Diversifying the repertoire: why it's vital - and how to do it
Jo Buckley
Tuesday, February 8, 2022
The Dunedin Consort's CEO asks: what if this was a once-in-a-generation opportunity to change classical music?
What if this was a once-in-a-generation opportunity to make real change to classical music? What if, following a period in which our worlds became smaller than ever before, we embraced broader horizons, radical ideas and new worlds? The time has never been better, the circumstances never more conducive to change. Our cultural worlds have been flipped upside down: we can now go to performances from the comfort of our sofa, explore concert halls we have never set foot in, and even try before we buy. We have learned new ways of using digital technology — not just online but on the concert platform too — and begun to test the opportunities of multi-media and multi-artform collaborations that enhance and diversify our artform, rather than dilute it.
This diversification is an opportunity, not a sideshow. Even before the pandemic there was a growing awareness for greater representation and diversity on the concert platform — correcting hundreds of years of bias towards white, male composers, and uncovering a treasure trove of under-performed music — but the Black Lives Matter movement has sharpened our senses and strengthened our resolve. And haven’t we discovered, along the way, that audiences are far more open-minded than we once thought?
Errollyn Wallen's Dido’s Ghost 'invites us to hear contemporary music as part of a vital and evolving continuum'
At Dunedin Consort we have begun to test the boundaries of what it means to be an ‘early music ensemble’, to stretch our audience’s imagination and diversify our repertoire. Last year, we commissioned a new opera from Errollyn Wallen and Wesley Stace which reframes and reinterprets Purcell’s Dido & Aeneas. It asks: What if Dido’s death wasn’t the end of the story? Dido’s Ghost interrogates the past rather than abandoning it, it invites us to hear contemporary music as part of a vital and evolving continuum. That familiarity gives audiences a hook, a way in. Yes, it was composed by a living, black, female composer — that in itself is an historic and important thing — but that was not the starting point for the commission. The starting point was a great artistic idea. And after all, isn’t that what we are all looking for? Over the next three years we will be exploring where else this idea can take us, and putting three more baroque forms — the concerto, the cantata, the Passion — in the hands of three pioneering, contemporary composers to see which new horizons this opens up.

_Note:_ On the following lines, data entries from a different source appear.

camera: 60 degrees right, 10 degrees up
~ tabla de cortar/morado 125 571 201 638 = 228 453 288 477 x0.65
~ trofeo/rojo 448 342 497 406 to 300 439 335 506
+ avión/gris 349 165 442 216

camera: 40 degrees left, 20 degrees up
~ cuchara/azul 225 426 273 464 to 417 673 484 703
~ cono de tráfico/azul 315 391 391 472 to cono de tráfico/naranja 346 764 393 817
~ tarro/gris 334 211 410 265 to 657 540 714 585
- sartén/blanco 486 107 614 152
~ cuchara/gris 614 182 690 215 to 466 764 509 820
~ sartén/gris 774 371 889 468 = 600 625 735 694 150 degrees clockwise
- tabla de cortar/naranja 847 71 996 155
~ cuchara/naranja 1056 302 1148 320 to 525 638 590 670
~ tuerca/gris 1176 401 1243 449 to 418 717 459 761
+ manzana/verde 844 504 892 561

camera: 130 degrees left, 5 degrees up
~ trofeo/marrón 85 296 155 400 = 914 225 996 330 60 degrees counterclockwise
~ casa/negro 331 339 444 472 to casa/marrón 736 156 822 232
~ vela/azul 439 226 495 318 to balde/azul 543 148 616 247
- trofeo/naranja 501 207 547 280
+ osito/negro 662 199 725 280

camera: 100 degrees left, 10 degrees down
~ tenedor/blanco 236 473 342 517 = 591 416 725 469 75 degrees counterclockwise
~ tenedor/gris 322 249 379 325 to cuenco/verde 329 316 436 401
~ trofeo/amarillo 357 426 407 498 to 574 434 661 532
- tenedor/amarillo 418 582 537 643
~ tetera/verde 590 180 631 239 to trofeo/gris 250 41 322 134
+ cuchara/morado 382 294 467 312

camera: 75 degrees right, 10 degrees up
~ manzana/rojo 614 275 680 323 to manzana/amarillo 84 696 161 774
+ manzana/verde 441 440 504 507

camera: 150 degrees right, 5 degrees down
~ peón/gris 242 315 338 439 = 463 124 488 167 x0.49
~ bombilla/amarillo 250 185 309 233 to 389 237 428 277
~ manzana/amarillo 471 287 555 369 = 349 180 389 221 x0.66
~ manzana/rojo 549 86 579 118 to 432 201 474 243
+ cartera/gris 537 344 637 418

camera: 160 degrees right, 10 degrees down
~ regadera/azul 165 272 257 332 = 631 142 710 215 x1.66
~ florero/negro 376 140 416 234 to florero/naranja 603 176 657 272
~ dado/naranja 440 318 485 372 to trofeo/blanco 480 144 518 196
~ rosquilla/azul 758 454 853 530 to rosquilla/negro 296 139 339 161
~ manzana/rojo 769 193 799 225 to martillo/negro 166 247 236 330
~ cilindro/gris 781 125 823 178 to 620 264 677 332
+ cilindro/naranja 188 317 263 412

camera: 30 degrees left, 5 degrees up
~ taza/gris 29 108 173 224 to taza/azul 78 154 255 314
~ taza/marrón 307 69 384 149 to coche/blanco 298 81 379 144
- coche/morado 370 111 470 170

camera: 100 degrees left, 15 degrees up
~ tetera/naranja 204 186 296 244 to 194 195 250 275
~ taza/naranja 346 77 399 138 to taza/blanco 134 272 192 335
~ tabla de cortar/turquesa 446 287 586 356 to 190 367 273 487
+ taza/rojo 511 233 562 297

But there is much more to all this than just creating new music. An opera is still an opera, a concerto is still a concerto. What happens when we juxtapose different artforms, or use digital technology creatively to extend and develop what we do? In our flagship film project, A Lover’s Discourse (which premieres in May), we pair modern translations of Roland Barthes’ recitations on love with madrigals by Monteverdi and Gesualdo, a new score by Pippa Murphy, and a specially commissioned film capturing the grit and grandeur of Scotland’s outdoor spaces. The theme (love) is timeless and universal, but the collision of media invites new perspectives — how can we hear, see and feel differently when we connect with the past in new ways?
We are not the only ones to be shaking things up, of course, but it is noticeable how much more agile and committed smaller organisations like Manchester Collective, Scottish Ensemble, Britten Sinfonia and Aurora Orchestra (to name just a handful) have been with their programming, while many of the larger symphony orchestras still lag woefully behind. The argument that audiences won’t come simply doesn’t hold water – how else to explain three near-sell-out nights of our new opera at Edinburgh International Festival last summer? Shouldn’t we give our audiences more credit than that?
While the days of Overture-Concerto-Symphony are already beginning to fade from view, there is so much more still to be done. This is not a conversation about fulfilling quotas or ticking boxes but about enacting meaningful diversity across the repertoire through imaginative and creative programming that is truly representative of the modern world. It is not about discarding the old, but about refreshing and reframing it. It is about great ideas and thoughtful collaborations. It is not just about asking: What do audiences want? But about asking: What do musicians want to perform? What do composers want to write? What do promoters want to present? And what can we offer as a creative sector that will surprise, delight and inspire them all?
Jo Buckley is the Chief Executive of the Dunedin Consort and recently elected board member of the Association of British Orchestras (ABO). The Classical Music industry will gather in Glasgow on Wednesday 9 Feb for the three-day ABO conference, where Jo will lead a conversation with other organisations on the need to balance their roles as guardians of the historical canon with the need to play works of relevance to the communities they serve.